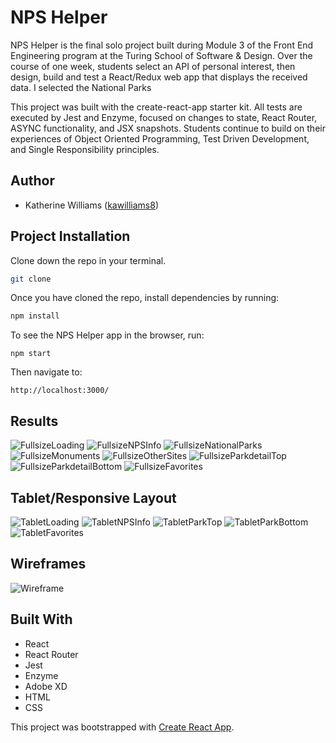 # NPS Helper

NPS Helper is the final solo project built during Module 3 of the Front End Engineering program at the Turing School of Software & Design. Over the course of one week, students select an API of personal interest, then design, build and test a React/Redux web app that displays the received data. I selected the National Parks 

This project was built with the create-react-app starter kit. All tests are executed by Jest and Enzyme, focused on changes to state, React Router, ASYNC functionality, and JSX snapshots. Students continue to build on their experiences of Object Oriented Programming, Test Driven Development, and Single Responsibility principles.

## Author
* Katherine Williams ([kawilliams8](https://github.com/kawilliams8))

## Project Installation
Clone down the repo in your terminal.

```bash
git clone
```

Once you have cloned the repo, install dependencies by running:

```bash
npm install
```

To see the NPS Helper app in the browser, run:

`npm start` 

Then navigate to: 

`http://localhost:3000/`

## Results

![FullsizeLoading](https://github.com/kawilliams8/NPSHelper/blob/master/src/assets/README_images/fullLoading.png)
![FullsizeNPSInfo](https://github.com/kawilliams8/NPSHelper/blob/master/src/assets/README_images/fullNPSinfo.png)
![FullsizeNationalParks](https://github.com/kawilliams8/NPSHelper/blob/master/src/assets/README_images/fullNatParks.png)
![FullsizeMonuments](https://github.com/kawilliams8/NPSHelper/blob/master/src/assets/README_images/fullMonuments.png)
![FullsizeOtherSites](https://github.com/kawilliams8/NPSHelper/blob/master/src/assets/README_images/fullOtherSites.png)
![FullsizeParkdetailTop](https://github.com/kawilliams8/NPSHelper/blob/master/src/assets/README_images/fullParktop.png)
![FullsizeParkdetailBottom](https://github.com/kawilliams8/NPSHelper/blob/master/src/assets/README_images/fullParkbottom.png)
![FullsizeFavorites](https://github.com/kawilliams8/NPSHelper/blob/master/src/assets/README_images/fullFavorites.png)

## Tablet/Responsive Layout

![TabletLoading](https://github.com/kawilliams8/NPSHelper/blob/master/src/assets/README_images/mobileLoading.png)
![TabletNPSInfo](https://github.com/kawilliams8/NPSHelper/blob/master/src/assets/README_images/mobileNPSinfo.png)
![TabletParkTop](https://github.com/kawilliams8/NPSHelper/blob/master/src/assets/README_images/mobileParktop.png)
![TabletParkBottom](https://github.com/kawilliams8/NPSHelper/blob/master/src/assets/README_images/mobileParkbottom.png)
![TabletFavorites](https://github.com/kawilliams8/NPSHelper/blob/master/src/assets/README_images/mobileFavorites.png)

## Wireframes

![Wireframe](https://github.com/kawilliams8/NPSHelper/blob/master/src/assets/images/Wireframe.png)


## Built With
- React
- React Router
- Jest
- Enzyme
- Adobe XD
- HTML
- CSS

This project was bootstrapped with [Create React App](https://github.com/facebook/create-react-app).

==========

**WHAT TO PRODUCE:**
Find how many lines of the preceding data contain "This", and answer with that number only.

**ANSWER FOR THE TASK:**
2